SELECTION:
More than ever, the attention span of a B2B buyer is fleeting. B2B CEOs are adding lead response time to the short list of key metrics reviewed daily.

Why? Because every lead counts right now. When a lead raises a hand asking for sales to get in touch, the likelihood of conversion to an opportunity correlates with timely follow-up. Leadership is right to focus on this tactical metric right now. As far back as 2011, a study in the Harvard Business Review found that companies are just too slow to respond. The authors found that the reasons for this…

include the practice of retrieving leads from CRM systems’ databases daily rather than continuously; sales forces focused on generating their own leads rather than reacting quickly to customer-driven signs of interest; and rules for distributing sales leads among agents and partners based on geography and “fairness.”

RECORD EXTRACTS:
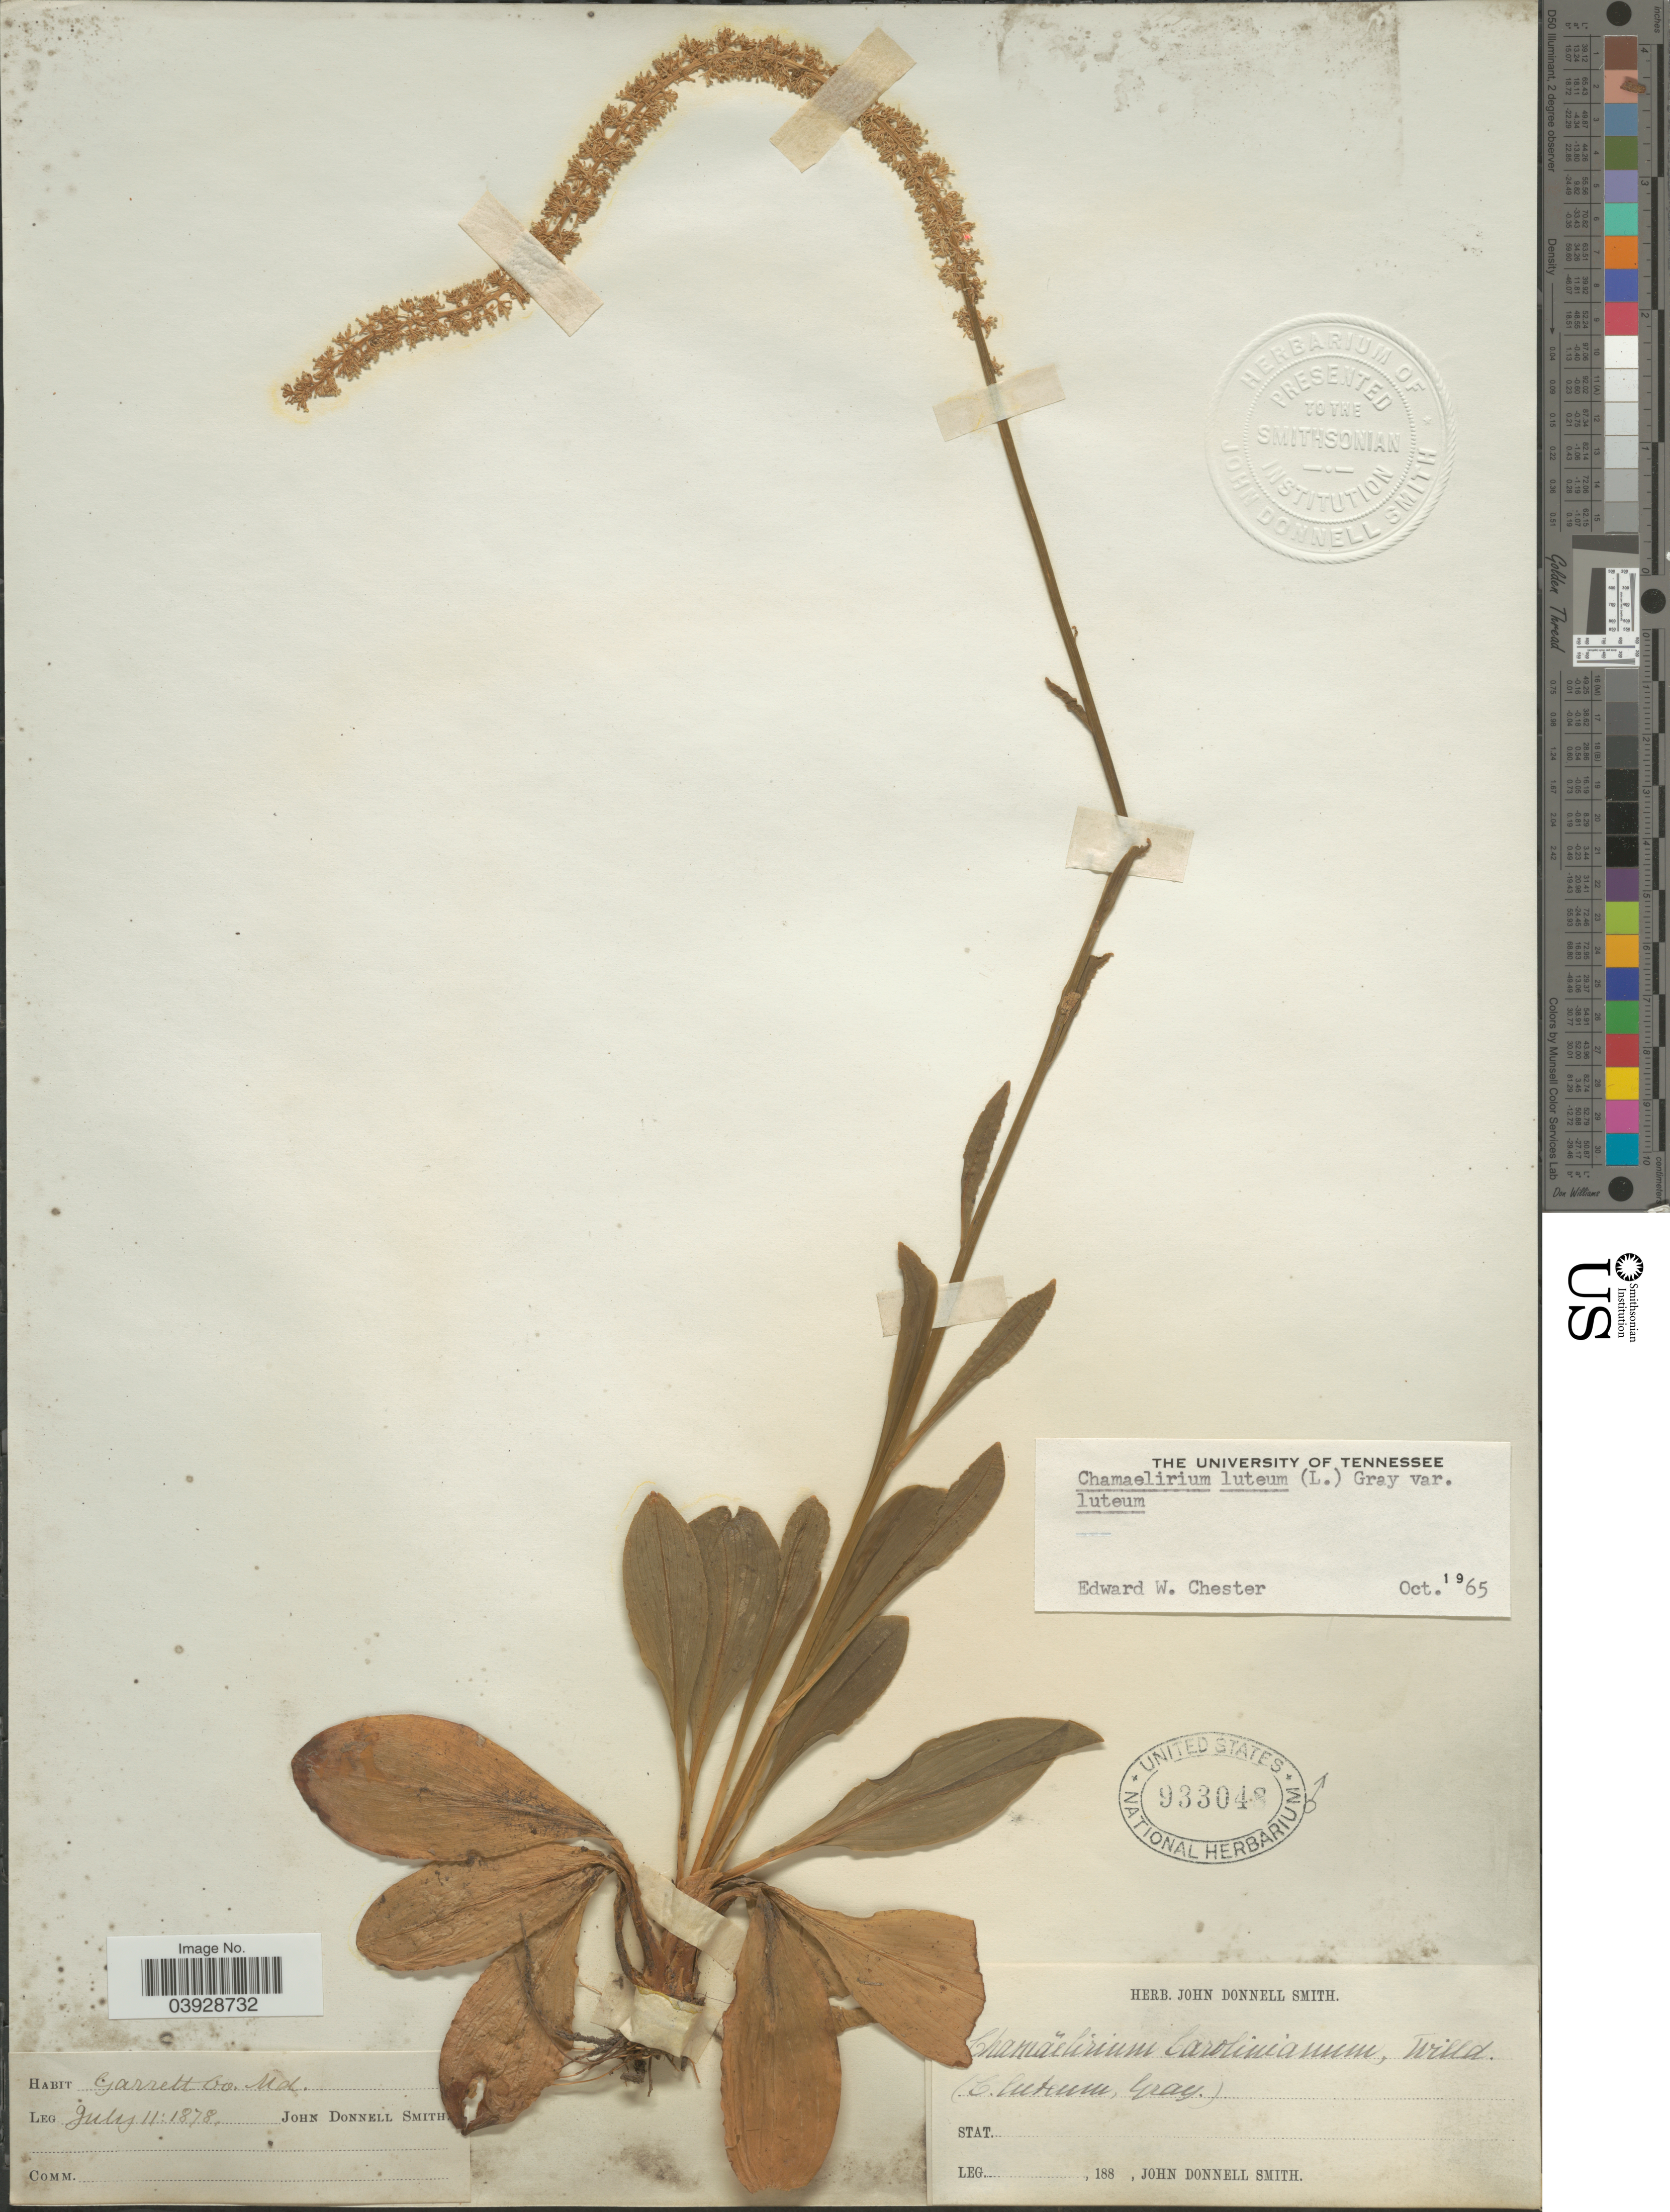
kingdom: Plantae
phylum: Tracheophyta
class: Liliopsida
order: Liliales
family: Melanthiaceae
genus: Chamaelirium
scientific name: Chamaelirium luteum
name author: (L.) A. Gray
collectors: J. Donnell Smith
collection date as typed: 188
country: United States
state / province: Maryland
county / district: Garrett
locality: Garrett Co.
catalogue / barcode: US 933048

...

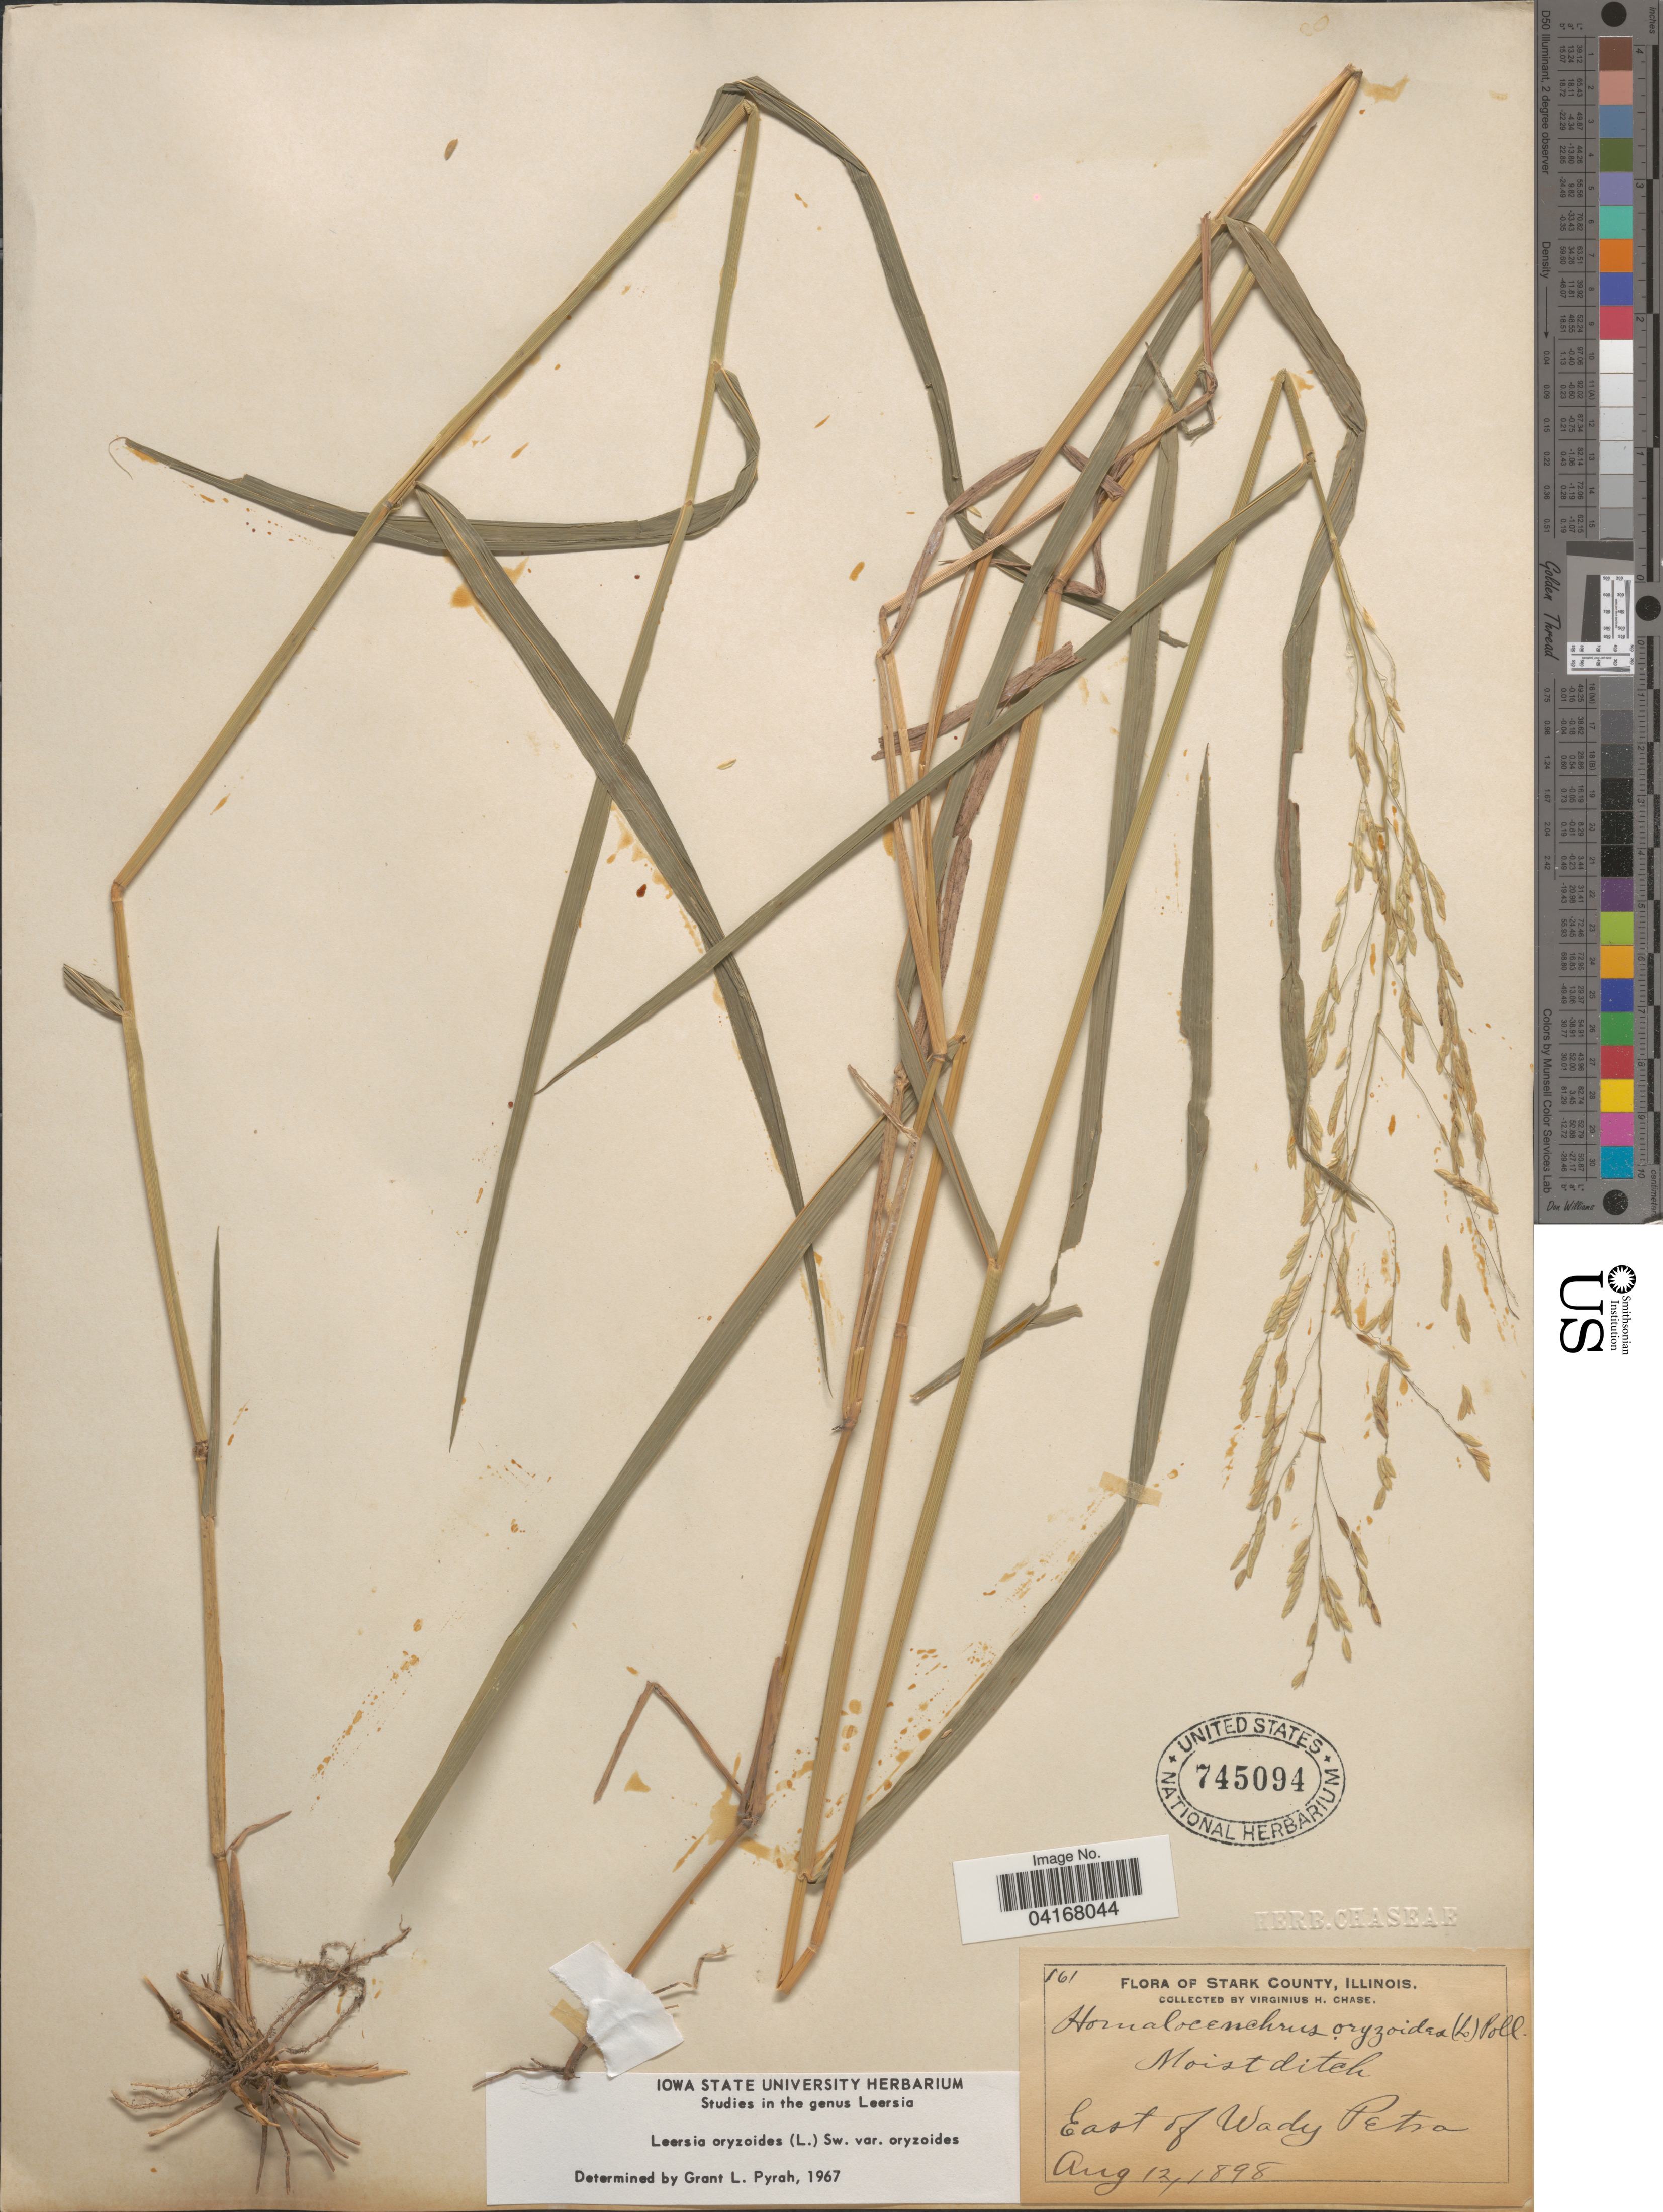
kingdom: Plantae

EXERCISE REQUIREMENTS:
Answer these about the lead response time text:
(a) Which metric are B2B CEOs adding to the short list they review daily?
(b) In what year did the Harvard Business Review study appear?
(c) On what are the rules for distributing sales leads among agents and partners based?

RESULT OF THIS EXERCISE:
(a) Lead response time.
(b) 2011.
(c) Geography and "fairness."